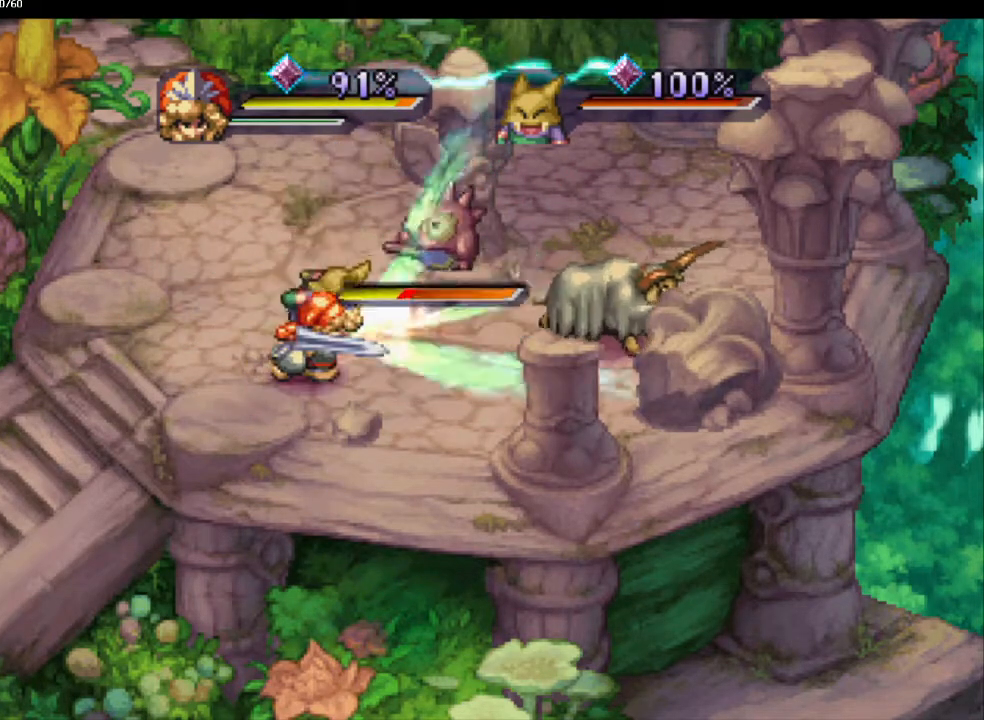
{"dt_ms": 500, "buttons": ["CIRCLE"], "left_stick": "up-right", "right_stick": "center", "events": [[17, "left_stick", "left"], [250, "left_stick", "up"], [317, "left_stick", "right"], [433, "left_stick", "up-right"]]}
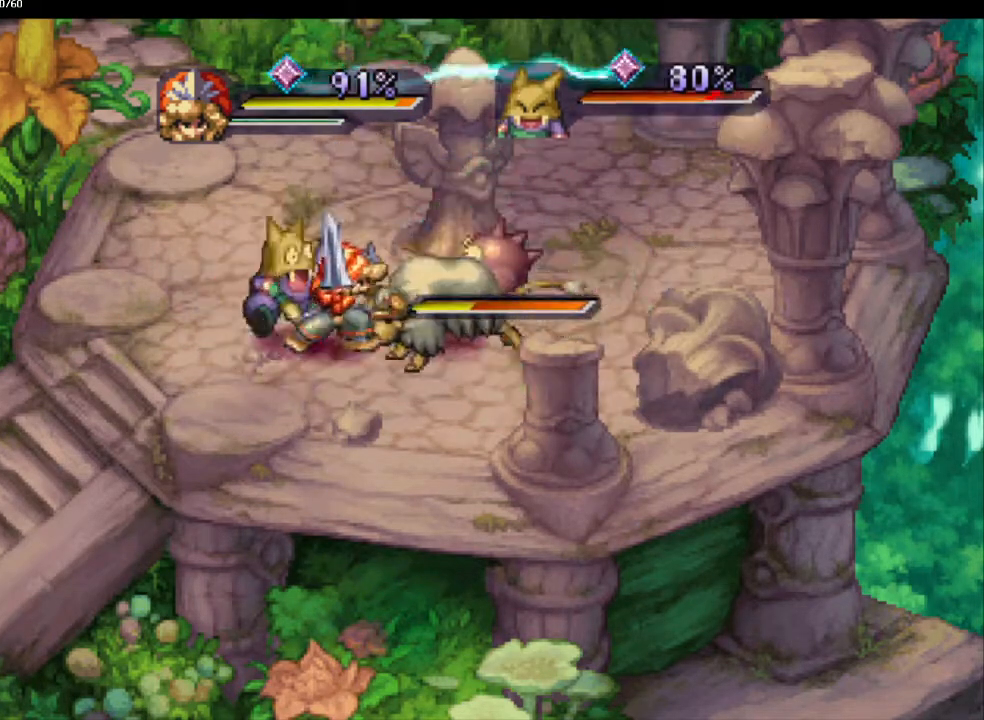
{"dt_ms": 500, "buttons": ["CIRCLE"], "left_stick": "center", "right_stick": "center", "events": [[50, "SQUARE", "down"], [133, "SQUARE", "up"], [150, "left_stick", "center"]]}
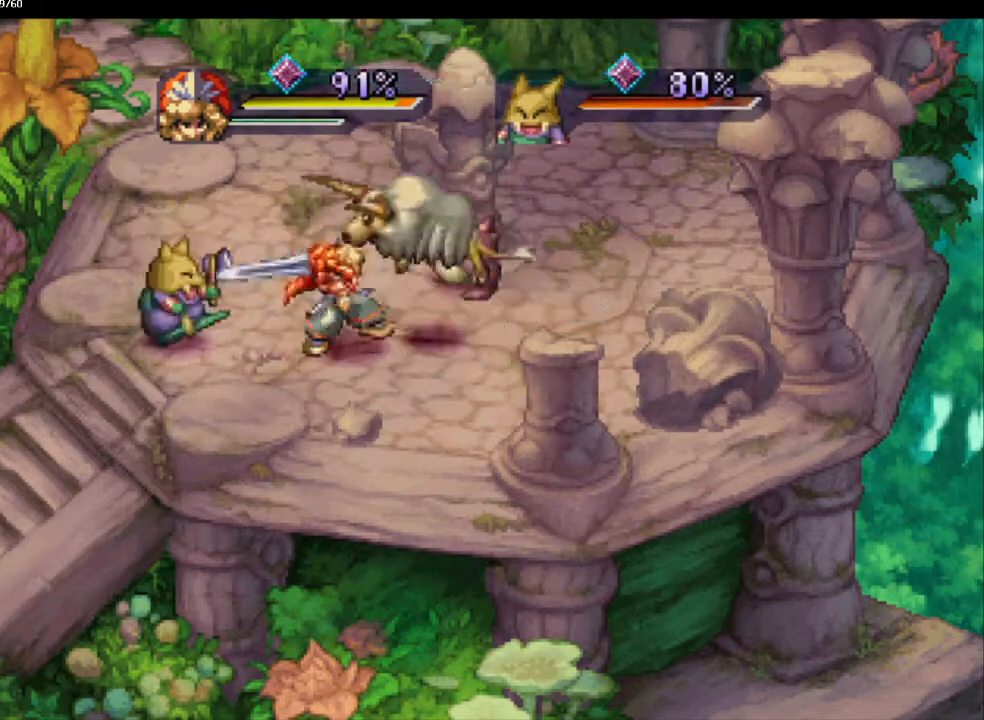
{"dt_ms": 500, "buttons": ["CIRCLE"], "left_stick": "center", "right_stick": "center", "events": [[83, "CIRCLE", "up"], [167, "CIRCLE", "down"], [250, "CIRCLE", "up"], [333, "CIRCLE", "down"]]}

---

## [What to do]
Keep the pictures out of the copy and return the rest of the data above exactly.

## [Output for this task]
{"dt_ms": 500, "buttons": ["CIRCLE"], "left_stick": "up-right", "right_stick": "center", "events": [[17, "left_stick", "left"], [250, "left_stick", "up"], [317, "left_stick", "right"], [433, "left_stick", "up-right"]]}
{"dt_ms": 500, "buttons": ["CIRCLE"], "left_stick": "center", "right_stick": "center", "events": [[50, "SQUARE", "down"], [133, "SQUARE", "up"], [150, "left_stick", "center"]]}
{"dt_ms": 500, "buttons": ["CIRCLE"], "left_stick": "center", "right_stick": "center", "events": [[83, "CIRCLE", "up"], [167, "CIRCLE", "down"], [250, "CIRCLE", "up"], [333, "CIRCLE", "down"]]}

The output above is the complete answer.